SELECTED EXCERPT:

"""

Sam Smith, Progressive Review – A striking chart accompanying Charles Blow’s NY Times recent column on music sales raises questions about how important unpaid downloads actually are. For example, in 2008 paid downloads of singles brought in about one billion dollars. The best year for CDs was 1999 when there were roughly $15 billion of sales. Since then CD sales have collapsed.
But let’s imagine that everyone who had downloaded a single in 2008 had bought a CD instead; the gross sales would be greater than the record year for CDs a decade ago.
NPD has estimated that there were 5 billion songs downloaded for free in 2006, suggesting a loss of one third of the value brought in by CDs in their peak year.
But is this accurate? Even if the estimate is correct, it ignores the fact that people do things for free that they would never pay for. Imagine you are at a party, and the host suddenly announces that there will be a charge for the drinks and the snacks. What effect would this have on your thirst and desire for tortilla chips?
In 2006, NPD estimated that there were only 15 million free downloaders. For them to have driven gross sales to what they were back in 1999, each free downloader would have to had spent about $150. This is the dream world in which the RIAA lives.
The recording industry – whether because it has been badly misled by its lawyers or because of innate incompetence – has been trying to justify its collapse on free downloads. The evidence suggests that the shift from CDs to singles has been immensely more important, but it’s more comforting to blame it all on others. Interestingly, as America’s newspapers go in a similar collapse, their publishers are doing much the same thing: blaming web aggregators, even though for many years reporters at the NY Times, Washington Post and elsewhere were tipping off Matt Drudge about their forthcoming scoops because – unlike their bosses – they knew it would drive readers to them.

"""

INSTRUCTION A: Duplicate every line of the chart listing below verbatim, omitting the pictures.

Stored records:
"""

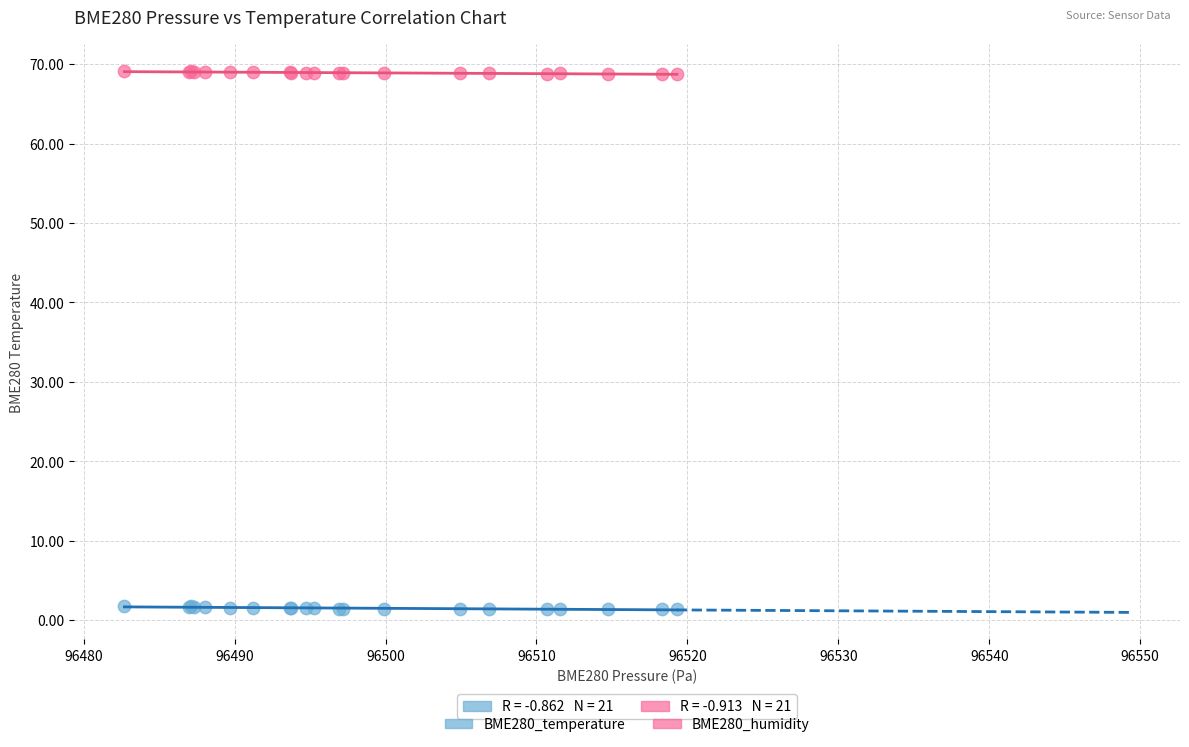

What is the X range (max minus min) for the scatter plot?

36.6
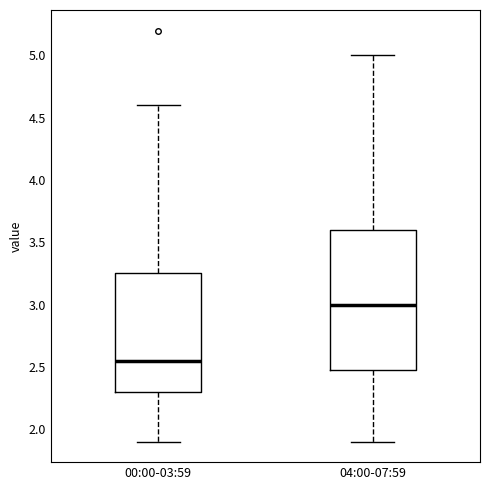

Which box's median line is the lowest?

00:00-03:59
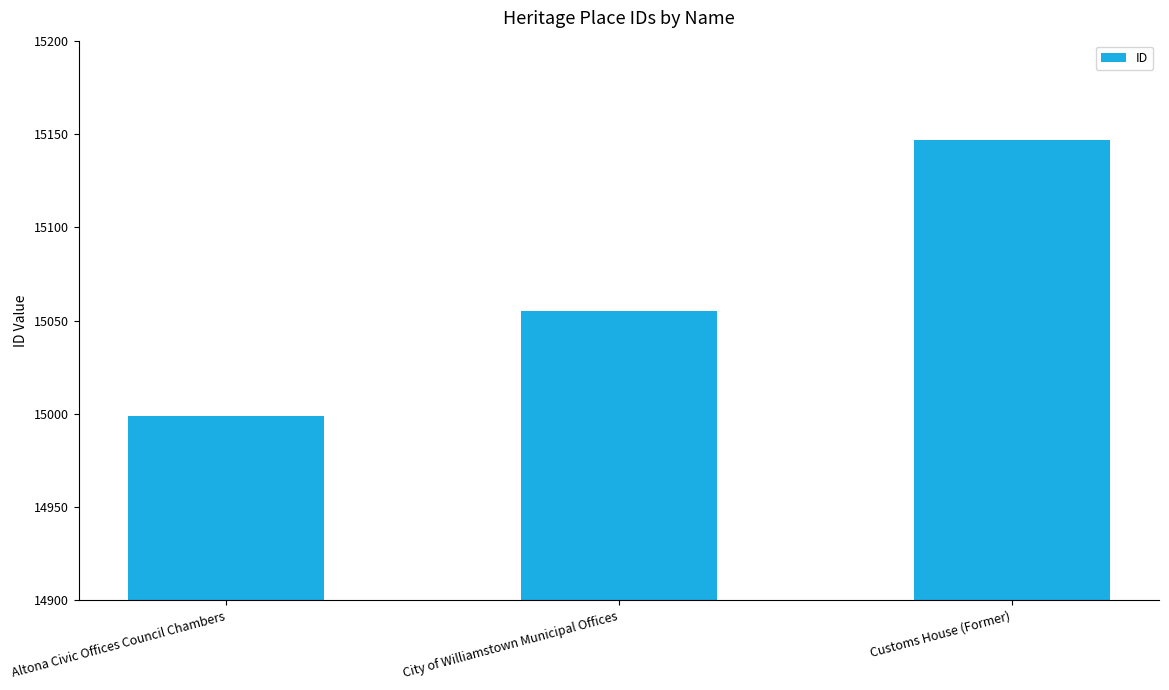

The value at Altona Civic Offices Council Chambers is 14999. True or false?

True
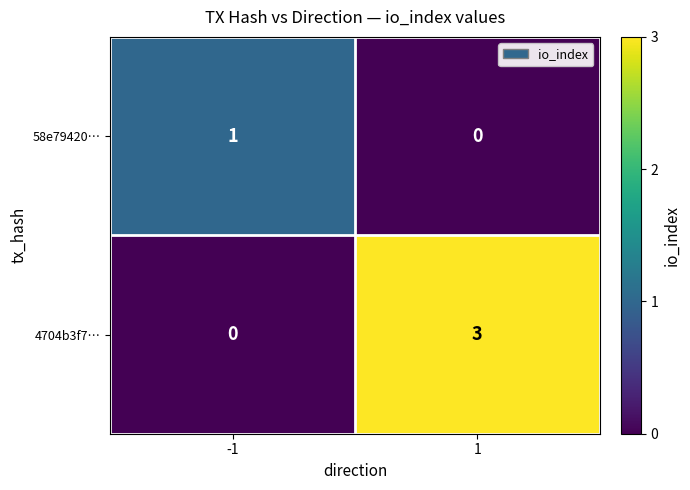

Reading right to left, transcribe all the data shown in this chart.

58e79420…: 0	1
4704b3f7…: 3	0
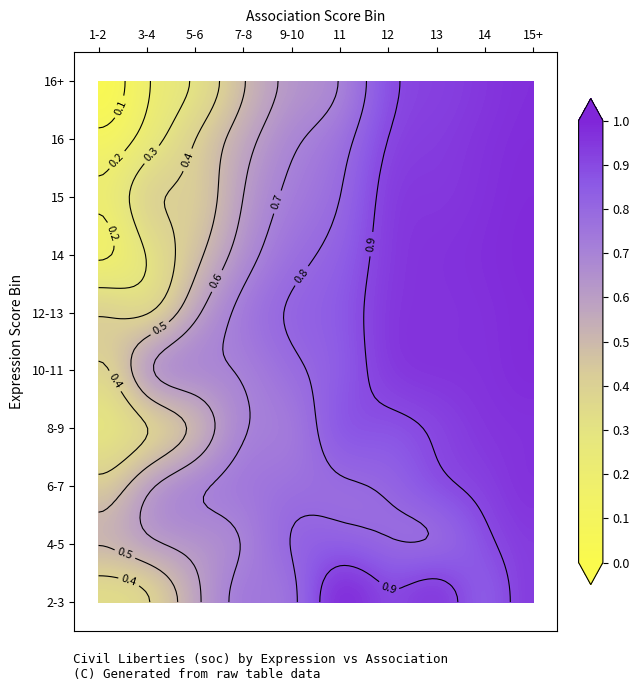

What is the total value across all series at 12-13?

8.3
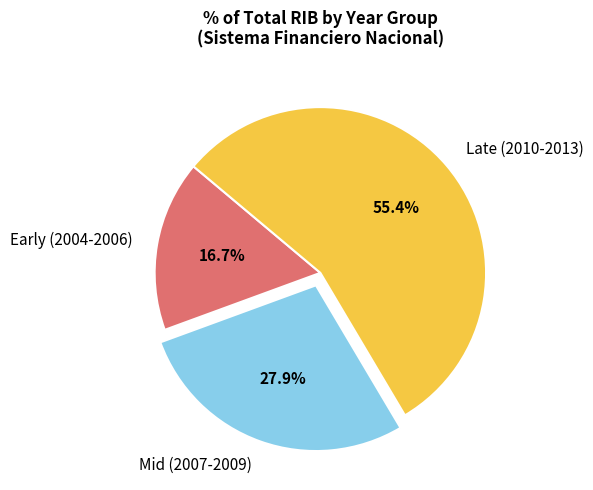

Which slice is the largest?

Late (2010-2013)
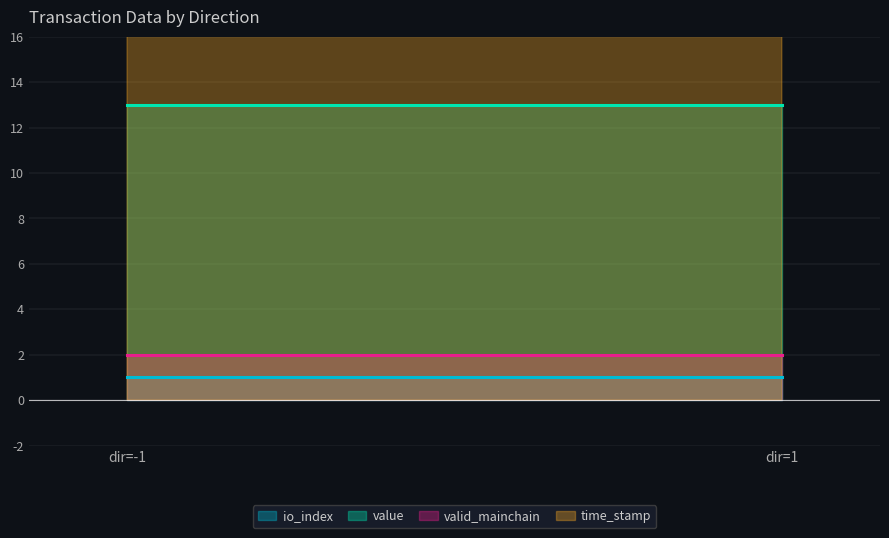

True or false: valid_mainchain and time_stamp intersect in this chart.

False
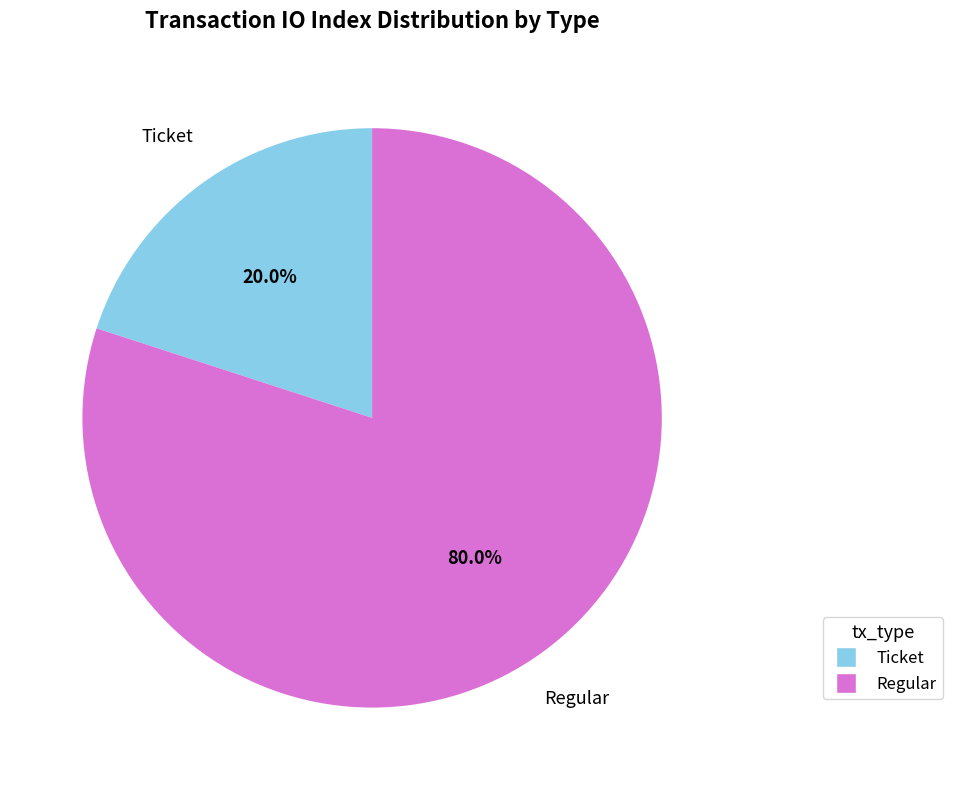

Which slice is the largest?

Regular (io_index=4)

"""

INSTRUCTION B: Set down the full piece on music sales and free downloads, reproducing it verbatim from above.

ANSWER AREA A:
What is the X range (max minus min) for the scatter plot?

36.6

Which box's median line is the lowest?

00:00-03:59

The value at Altona Civic Offices Council Chambers is 14999. True or false?

True

Reading right to left, transcribe all the data shown in this chart.

58e79420…: 0	1
4704b3f7…: 3	0

What is the total value across all series at 12-13?

8.3

Which slice is the largest?

Late (2010-2013)

True or false: valid_mainchain and time_stamp intersect in this chart.

False

Which slice is the largest?

Regular (io_index=4)

ANSWER AREA B:
Sam Smith, Progressive Review – A striking chart accompanying Charles Blow’s NY Times recent column on music sales raises questions about how important unpaid downloads actually are. For example, in 2008 paid downloads of singles brought in about one billion dollars. The best year for CDs was 1999 when there were roughly $15 billion of sales. Since then CD sales have collapsed.
But let’s imagine that everyone who had downloaded a single in 2008 had bought a CD instead; the gross sales would be greater than the record year for CDs a decade ago.
NPD has estimated that there were 5 billion songs downloaded for free in 2006, suggesting a loss of one third of the value brought in by CDs in their peak year.
But is this accurate? Even if the estimate is correct, it ignores the fact that people do things for free that they would never pay for. Imagine you are at a party, and the host suddenly announces that there will be a charge for the drinks and the snacks. What effect would this have on your thirst and desire for tortilla chips?
In 2006, NPD estimated that there were only 15 million free downloaders. For them to have driven gross sales to what they were back in 1999, each free downloader would have to had spent about $150. This is the dream world in which the RIAA lives.
The recording industry – whether because it has been badly misled by its lawyers or because of innate incompetence – has been trying to justify its collapse on free downloads. The evidence suggests that the shift from CDs to singles has been immensely more important, but it’s more comforting to blame it all on others. Interestingly, as America’s newspapers go in a similar collapse, their publishers are doing much the same thing: blaming web aggregators, even though for many years reporters at the NY Times, Washington Post and elsewhere were tipping off Matt Drudge about their forthcoming scoops because – unlike their bosses – they knew it would drive readers to them.